Steve Jobs' Flash war unleashes HTML5 fever

If you hadn't heard of HTML5 at the start of the year, odds are you heard far too much by year's end. HTML5 is still an unfinished spec. But you'd never know that from the ridiculous way it has been misused in shameless PR campaigns from Google and Apple.

The worst was Jobs using HTML5 in his war on Adobe Flash. "They [Adobe] are lazy. They have all this potential to do interesting things, but they just refuse to do it," he said. "Apple does not support Flash because it is so buggy ... Whenever a Mac crashes more often than not it's because of Flash. No one will be using Flash ... The world is moving to HTML5."

This from a company that runs HTML5 demos that only run on its own browser.

Jobs followed up with a carefully considered open letter flaming Flash after Adobe dared to respond to his attacks. He continued to wave the HTML5 flag, and with Google waving it as well, many others followed.

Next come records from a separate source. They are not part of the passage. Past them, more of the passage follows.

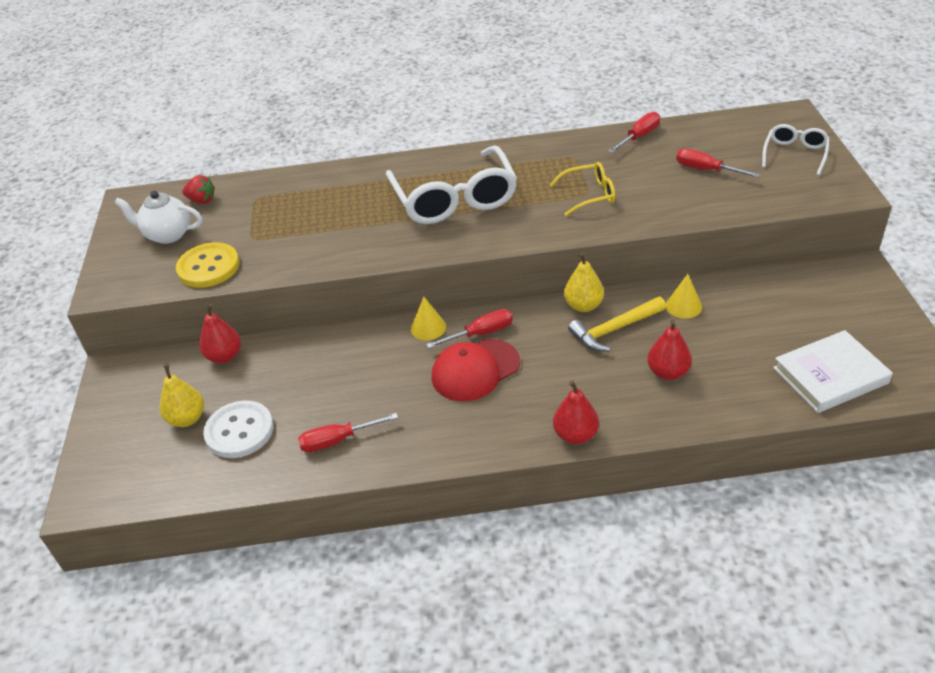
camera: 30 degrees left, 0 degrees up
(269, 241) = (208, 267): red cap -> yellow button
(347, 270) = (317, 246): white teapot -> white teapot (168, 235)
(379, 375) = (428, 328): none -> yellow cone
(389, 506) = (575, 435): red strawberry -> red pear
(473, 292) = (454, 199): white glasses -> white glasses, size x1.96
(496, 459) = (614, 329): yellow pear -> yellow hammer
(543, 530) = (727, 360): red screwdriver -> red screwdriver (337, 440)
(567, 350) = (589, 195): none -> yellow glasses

Somewhere along the way, HTML5 came to mean not only HTML5 but, um, JavaScript and CSS. The poor unfinished standard was unhinged from reality. But the most amazing thing was that even Microsoft embraced HTML5. According to Steve Ballmer, HTML5 is now the glue that brings together websites, devices, and cloud computing. Microsoft already had its own offering for cross-platform, rich-media media on the web, Silverlight, but it was soon relegated to mobile software development.

Not only was Microsoft signing the praises of open web standards. It actually meant it.